Saved data entries:
-- Opening Marker --

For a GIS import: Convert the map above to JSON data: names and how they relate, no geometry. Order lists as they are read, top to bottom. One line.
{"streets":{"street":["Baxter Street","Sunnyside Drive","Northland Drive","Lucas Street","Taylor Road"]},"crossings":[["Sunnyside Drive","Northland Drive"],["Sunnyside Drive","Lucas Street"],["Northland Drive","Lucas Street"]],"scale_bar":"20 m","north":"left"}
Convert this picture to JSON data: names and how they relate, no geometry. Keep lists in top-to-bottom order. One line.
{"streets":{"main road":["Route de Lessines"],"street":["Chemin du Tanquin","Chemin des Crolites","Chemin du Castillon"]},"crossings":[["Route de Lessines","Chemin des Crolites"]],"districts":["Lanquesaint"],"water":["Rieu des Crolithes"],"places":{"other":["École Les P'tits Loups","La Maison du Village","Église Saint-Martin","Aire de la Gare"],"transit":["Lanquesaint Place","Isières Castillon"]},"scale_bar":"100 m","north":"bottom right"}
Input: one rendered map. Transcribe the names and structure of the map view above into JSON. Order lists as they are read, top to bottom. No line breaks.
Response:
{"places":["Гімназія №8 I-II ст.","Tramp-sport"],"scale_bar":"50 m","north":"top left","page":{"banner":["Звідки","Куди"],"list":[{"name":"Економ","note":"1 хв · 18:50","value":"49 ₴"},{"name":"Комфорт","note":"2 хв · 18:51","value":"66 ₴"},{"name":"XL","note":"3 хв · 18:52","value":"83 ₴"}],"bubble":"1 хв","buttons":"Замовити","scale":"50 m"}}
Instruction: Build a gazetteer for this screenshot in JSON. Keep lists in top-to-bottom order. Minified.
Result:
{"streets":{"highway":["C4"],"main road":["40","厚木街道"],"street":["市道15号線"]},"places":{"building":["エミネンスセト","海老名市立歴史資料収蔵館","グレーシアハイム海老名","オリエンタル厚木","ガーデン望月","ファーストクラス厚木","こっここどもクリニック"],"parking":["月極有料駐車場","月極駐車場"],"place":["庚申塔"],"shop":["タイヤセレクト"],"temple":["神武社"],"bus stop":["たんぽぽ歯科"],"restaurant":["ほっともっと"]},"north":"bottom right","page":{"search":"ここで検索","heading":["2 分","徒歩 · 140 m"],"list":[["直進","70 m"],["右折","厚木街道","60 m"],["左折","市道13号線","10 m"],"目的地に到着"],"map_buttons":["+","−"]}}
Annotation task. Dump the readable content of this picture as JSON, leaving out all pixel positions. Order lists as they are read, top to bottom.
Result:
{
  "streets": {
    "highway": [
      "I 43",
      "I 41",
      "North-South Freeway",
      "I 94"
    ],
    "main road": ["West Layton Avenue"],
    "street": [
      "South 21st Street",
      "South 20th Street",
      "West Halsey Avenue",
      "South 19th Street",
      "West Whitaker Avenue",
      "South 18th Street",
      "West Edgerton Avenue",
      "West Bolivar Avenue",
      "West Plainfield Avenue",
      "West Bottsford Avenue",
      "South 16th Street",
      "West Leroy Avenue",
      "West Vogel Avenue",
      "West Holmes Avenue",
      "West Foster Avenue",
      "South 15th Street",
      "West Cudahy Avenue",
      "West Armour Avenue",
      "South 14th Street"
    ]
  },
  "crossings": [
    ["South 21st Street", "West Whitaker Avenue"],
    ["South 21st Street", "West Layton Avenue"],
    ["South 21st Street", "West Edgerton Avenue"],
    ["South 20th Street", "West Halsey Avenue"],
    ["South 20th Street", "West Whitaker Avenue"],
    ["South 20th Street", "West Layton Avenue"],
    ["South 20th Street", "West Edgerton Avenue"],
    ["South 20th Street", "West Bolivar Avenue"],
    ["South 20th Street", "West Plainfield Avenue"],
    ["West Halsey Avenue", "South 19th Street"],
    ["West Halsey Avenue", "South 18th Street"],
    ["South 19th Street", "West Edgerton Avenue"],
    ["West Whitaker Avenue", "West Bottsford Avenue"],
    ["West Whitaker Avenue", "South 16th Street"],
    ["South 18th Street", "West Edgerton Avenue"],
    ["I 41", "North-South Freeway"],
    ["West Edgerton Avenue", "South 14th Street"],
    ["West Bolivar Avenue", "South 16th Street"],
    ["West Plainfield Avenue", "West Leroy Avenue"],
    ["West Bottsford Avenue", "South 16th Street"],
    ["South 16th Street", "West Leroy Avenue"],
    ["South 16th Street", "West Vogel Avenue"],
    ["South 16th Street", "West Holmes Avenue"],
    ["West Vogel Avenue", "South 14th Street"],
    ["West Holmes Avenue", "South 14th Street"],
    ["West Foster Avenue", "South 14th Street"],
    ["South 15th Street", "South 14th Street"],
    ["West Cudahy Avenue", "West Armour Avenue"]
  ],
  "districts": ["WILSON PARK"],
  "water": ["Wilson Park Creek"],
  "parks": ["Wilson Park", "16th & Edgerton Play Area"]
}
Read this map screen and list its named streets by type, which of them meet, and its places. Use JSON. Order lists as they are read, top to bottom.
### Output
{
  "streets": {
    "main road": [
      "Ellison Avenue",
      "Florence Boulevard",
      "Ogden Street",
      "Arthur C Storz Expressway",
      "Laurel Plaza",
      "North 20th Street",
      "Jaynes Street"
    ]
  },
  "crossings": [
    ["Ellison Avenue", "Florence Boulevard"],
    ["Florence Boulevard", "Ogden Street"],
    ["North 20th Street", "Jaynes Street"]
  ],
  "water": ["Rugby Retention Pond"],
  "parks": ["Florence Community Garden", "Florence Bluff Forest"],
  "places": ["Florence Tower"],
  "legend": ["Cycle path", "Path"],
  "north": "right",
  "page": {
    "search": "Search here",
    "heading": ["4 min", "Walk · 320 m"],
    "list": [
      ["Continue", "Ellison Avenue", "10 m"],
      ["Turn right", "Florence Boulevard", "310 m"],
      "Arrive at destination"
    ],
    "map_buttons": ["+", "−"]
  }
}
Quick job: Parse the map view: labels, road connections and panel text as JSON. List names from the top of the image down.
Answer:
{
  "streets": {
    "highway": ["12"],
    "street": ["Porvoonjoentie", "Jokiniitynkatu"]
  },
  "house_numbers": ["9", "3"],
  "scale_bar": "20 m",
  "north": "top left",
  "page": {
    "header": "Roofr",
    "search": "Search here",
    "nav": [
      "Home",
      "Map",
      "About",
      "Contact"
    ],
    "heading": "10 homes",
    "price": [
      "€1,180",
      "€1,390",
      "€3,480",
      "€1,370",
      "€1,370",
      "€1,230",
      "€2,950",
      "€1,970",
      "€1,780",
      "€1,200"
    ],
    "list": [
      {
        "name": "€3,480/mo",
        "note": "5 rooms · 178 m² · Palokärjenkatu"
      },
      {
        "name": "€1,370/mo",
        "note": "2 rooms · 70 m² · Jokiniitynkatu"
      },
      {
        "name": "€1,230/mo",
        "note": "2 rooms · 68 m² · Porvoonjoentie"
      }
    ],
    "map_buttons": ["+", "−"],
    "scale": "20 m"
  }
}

-- Closing Marker --

Your instructions
Whenever a line in the records above contains the string "view", copy that line.

Expected output
Input: one rendered map. Transcribe the names and structure of the map view above into JSON. Order lists as they are read, top to bottom. No line breaks.
Quick job: Parse the map view: labels, road connections and panel text as JSON. List names from the top of the image down.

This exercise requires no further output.